DIDiffGes tackles the bottleneck of slow diffusion-based gesture generation by introducing a Decoupled Semi-Implicit Diffusion framework that enables real-time synthesis of high-quality co-speech gestures. The method combines GAN-assisted large-step sampling with a sequential denoiser that first reconstructs local motion and then conditions global/root motion, while decoupling body and hand noise distributions. A semi-implicit objective couples adversarial learning with explicit reconstruction losses and an Auxiliary Forward Diffusion Constraint to model complex large-step distributions robustly. Experimental results on BEATs, ZeroEGGs, and AIST++ demonstrate state-of-the-art quality and a major speed-up (10 steps, ≈0.4s for 88 frames), highlighting strong practical potential for real-time human–AI interaction and cross-domain gesture generation such as dance. The work offers a scalable path toward real-time, expressive gesture generation driven by speech, with implications for real-time avatars and multimodal communication systems.

Abstract

Diffusion models have demonstrated remarkable synthesis quality and diversity in generating co-speech gestures. However, the computationally intensive sampling steps associated with diffusion models hinder their practicality in real-world applications. Hence, we present DIDiffGes, for a Decoupled Semi-Implicit Diffusion model-based framework, that can synthesize high-quality, expressive gestures from speech using only a few sampling steps. Our approach leverages Generative Adversarial Networks (GANs) to enable large-step sampling for diffusion model. We decouple gesture data into body and hands distributions and further decompose them into marginal and conditional distributions.
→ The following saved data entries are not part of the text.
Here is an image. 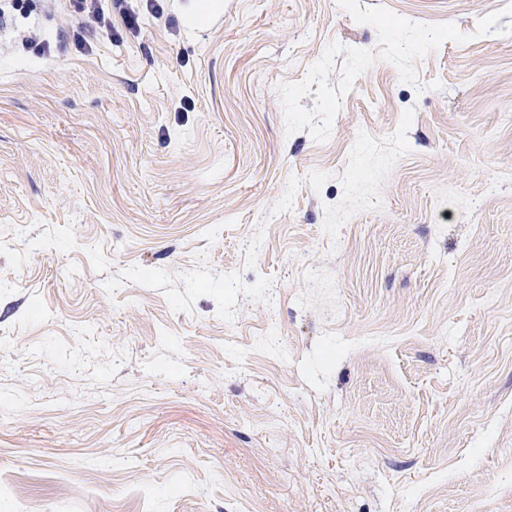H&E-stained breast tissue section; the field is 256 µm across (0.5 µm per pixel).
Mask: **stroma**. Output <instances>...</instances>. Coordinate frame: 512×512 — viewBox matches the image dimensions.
Returning <instances> with one entry per match:
<instances>
[{
	"label": "stroma",
	"instance_id": "1",
	"mask_svg": "<svg viewBox=\"0 0 512 512\" xmlns=\"http://www.w3.org/2000/svg\"><path fill=\"white\" fill-rule=\"evenodd\" d=\"M33 2L0 512H512V0ZM77 7L79 13L90 19L91 22L96 24V28L111 30L112 16L106 15L103 9L102 0H77Z\"/></svg>",
	"mask_w": 512,
	"mask_h": 512
}]
</instances>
GANs model the marginal distribution implicitly, while L2 reconstruction loss learns the conditional distributions exciplictly. This strategy enhances GAN training stability and ensures expressiveness of generated full-body gestures. Our framework also learns to denoise root noise conditioned on local body representation, guaranteeing stability and realism. DIDiffGes can generate gestures from speech with just 10 sampling steps, without compromising quality and expressiveness, reducing the number of sampling steps by a factor of 100 compared to existing methods. Our user study reveals that our method outperforms state-of-the-art approaches in human likeness, appropriateness, and style correctness. Project is https://cyk990422.github.io/DIDiffGes.

Paper Structure

This paper contains 11 sections, 9 equations, 2 figures, 3 tables.

Figures (2)

  • Figure 1: Comparison of four different sampling methods: DSG yang2023diffusestylegesture with DDPM, DSG with DDIM, our method with 1000-step sampling, and our method with 10-step sampling.
  • Figure 2: Our learning framework integrates a Sequential Diffusion Denoiser with two transformer encoders and a Decoupled Semi-implicit Objective. The first encoder denoises local motion and provides a conditional signal for the second encoder, which denoises root noise. The final result, a combination of local motion and root result, is added with t-1 step noise via posterior sampling and then decoupled into body and hand noise. These noise undergo adversarial training against prior sampled noise, supervised by Auxiliary Forward Diffusion Loss. For a detailed description of the network architecture, please refer to our supplementary materials.